Figura 3 - Crescimento da levedura Rhodotorula mucilaginosa em meio sintético.
*Biomassa em g/L

Na Figura 4 está apresentado o crescimento da levedura, cultivada manipueira 100%. O


crescimento foi menor, em comparação com o meio sintético, obtendo-se no máximo, 3,5 g/L em 10
horas de cultivo, e nos tempos futuros foi observada uma suposta inibição do crescimento, com a
redução acentuada da biomassa, chegando a total morte celular.

Figura 4 - Crescimento da levedura Rhodotorula mucilaginosa usando a manipueira como substrato.

Observando-se a Figura 3, pode-se perceber também que quase não houve crescimento nas
primeiras 12 horas de cultivo, caracterizando a fase lag, segundo Schmidell e Faccioti (2001), nessa
fase de latência o crescimento celular é nulo devido à adaptação das células, seguida de um
crescimento exponencial, atingindo-se seu ponto máximo 96 horas após o inoculo, destaque para a
pequena fase estacionária, durando poucas horas, seguida da fase de declínio ou morte celular.

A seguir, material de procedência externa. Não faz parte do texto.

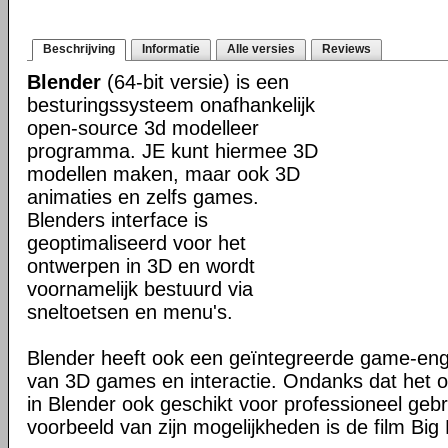
Beschrijving
Informatie
Alle versies
Reviews
Blender
(64-bit versie) is een
besturingssysteem onafhankelijk
open-source 3d modelleer
programma. JE kunt hiermee 3D
modellen maken, maar ook 3D
animaties en zelfs games.
Blenders interface is
geoptimaliseerd voor het
ontwerpen in 3D en wordt
voornamelijk bestuurd via
sneltoetsen en menu's.
Blender heeft ook een geïntegreerde game-en
van 3D games en interactie. Ondanks dat het o
in Blender ook geschikt voor professioneel geb
voorbeeld van zijn mogelijkheden is de film Big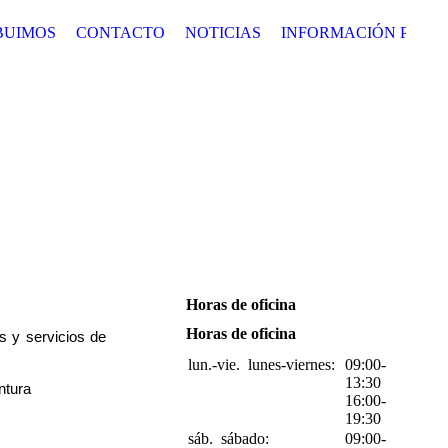
BUIMOS
CONTACTO
NOTICIAS
INFORMACIÓN PROT
Horas de oficina
Horas de oficina
s y servicios de
lun.-vie.
lunes-viernes:
09:00-
13:30
ntura
16:00-
19:30
sáb.
sábado:
09:00-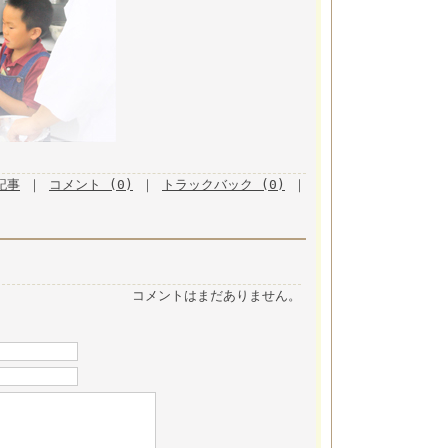
月記事
｜
コメント (0)
｜
トラックバック (0)
｜
コメントはまだありません。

A Figura 4 apresenta um nítido processo de inibição, onde se conseguiu atingir uma


concentração máxima de biomassa em células secas de apenas 3,5 g/L 10 h após o início do processo
de cultivo, havendo em seguida um acentuado decréscimo. Essa inibição se deve possivelmente a
presença de compostos tóxicos na manipueira, como os cianetos, que com a utilização do substrato
sem diluição, podem agir provocando a morte celular.
Leonel e Cereda (1995) na produção de ácido cítrico utilizando a manipueira e o fungo
Aspergillus niger, constataram que só houve crescimento nos cultivos utilizando-se concentrações de
5, 10, 20 e 30% de manipueira, que foi diluída com água e acrescida de uma solução de 10% de
sacarose. A presença de compostos tóxicos como o ácido cianídrico na manipueira possivelmente
impede o crescimento em concentrações mais elevadas do substrato, sendo necessário diluí-la
previamente para crescimentos mais satisfatórios.
Diante disso, nos estudos futuros de utilização da manipueira como substrato para produção de
lipídeos e carotenoides, usando a levedura como agente da fermentação, serão estudados os substratos
com adição de nutrientes na manipueira diluída (10-50%) e realizar, anteriormente ao cultivo, um
tratamento térmico para eliminação dos cianetos.

4. CONCLUSÃO
Com base nos resultados obtidos pode-se concluir que a manipueira, devido a sua composição
nutricional favorável, apresenta potencial para uso como substrato no processo biotecnológico de
produção de lipídeos e carotenoides, desde que não seja utilizada pura.
A levedura Rhodotorula mucilaginosa mostrou-se promissora para a produção de biomassa,
cresceu bem em meio sintético atingindo altas concentrações de células em poucos dias.